Mapping of calorimetric response for the geopolymerisation of mechanically activated fly ash

Abstract

The focus of this paper is on isothermal conduction calorimetric study of the geopolymerisation of mechanically activated fly ash. Mechanical activation was carried out in an eccentric vibratory mill due to its high efficiency. The samples used for calorimetry were characterised in terms of particle size distribution (by laser diffraction), morphology and chemical heterogeneity (by SEM-EDS) and structure (XRD and FTIR). The calorimetric response, rate of heat evolved (q) with geopolymerisation time (t), was collected for 24h. The 7x7 calorimetric maps were prepared using the data at seven reaction temperatures (T-GP=27, 32, 37, 42, 47, 53, 60 degrees C) for seven samples obtained after different duration of milling (t(MA)=0, 5, 15, 30, 60, 90, 120 min).
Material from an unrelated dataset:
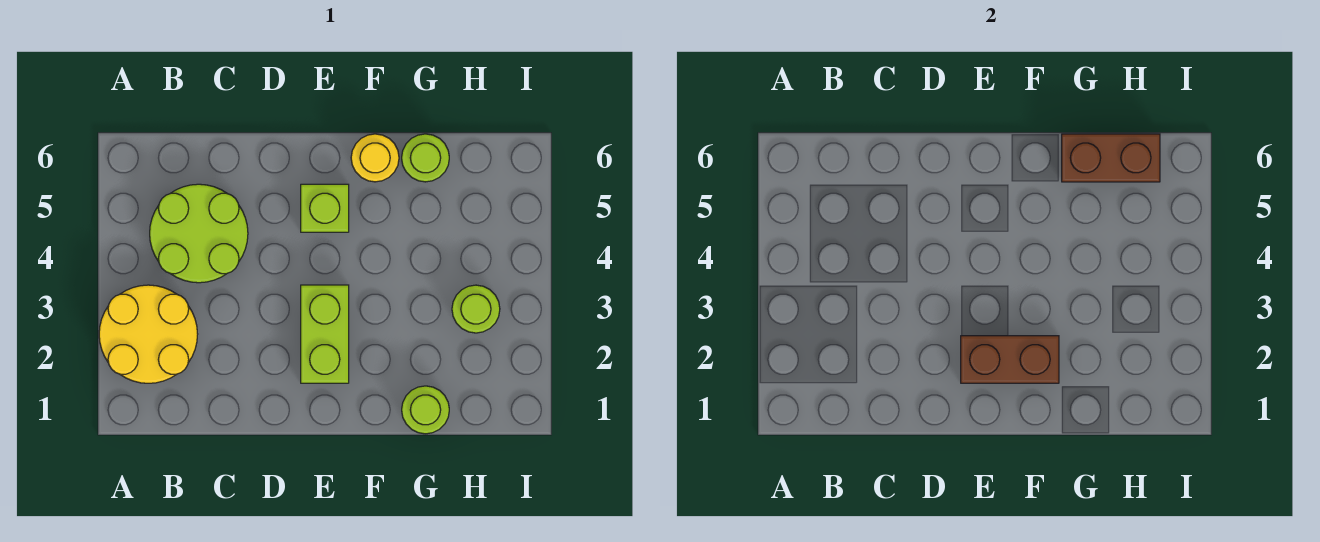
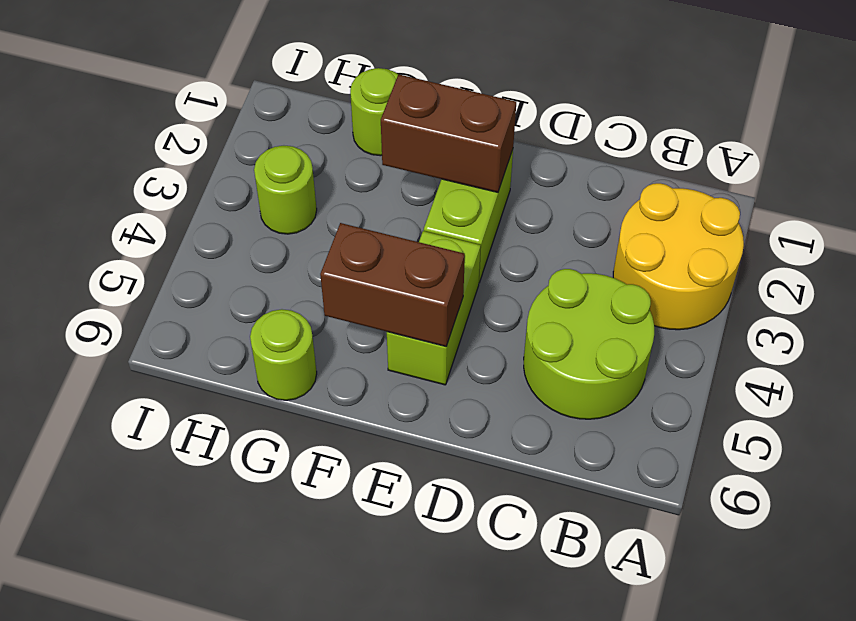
lime brick E5 level 1 -> lime brick E4:E5 level 1
yellow round brick F6 level 1 -> none
brown brick G6:H6 level 2 -> brown brick E5:F5 level 2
Comprehensive profiling of fly ash reactivity was done in terms of the maps for rate of heat evolved (q vs. time), total heat evolved (Q vs. time), fraction reacted (alpha vs. time) and iso-conversion time (t). Each of the mechanically activated samples behaved uniquely. A model-free approach based on 'iso-conversional methods' was deployed to analyse the kinetics of geopolymerisation. The analysis revealed that activation energy changes with fraction reacted and displays three regimes of dependence. The merit of the model-free analysis over traditionally used 'model-based analysis' is emphasised. Further, in the context of geopolymerisation, empirical parameters based on fraction reacted are used to delineate efficacy of mechanical activation vis-a-vis reaction temperature.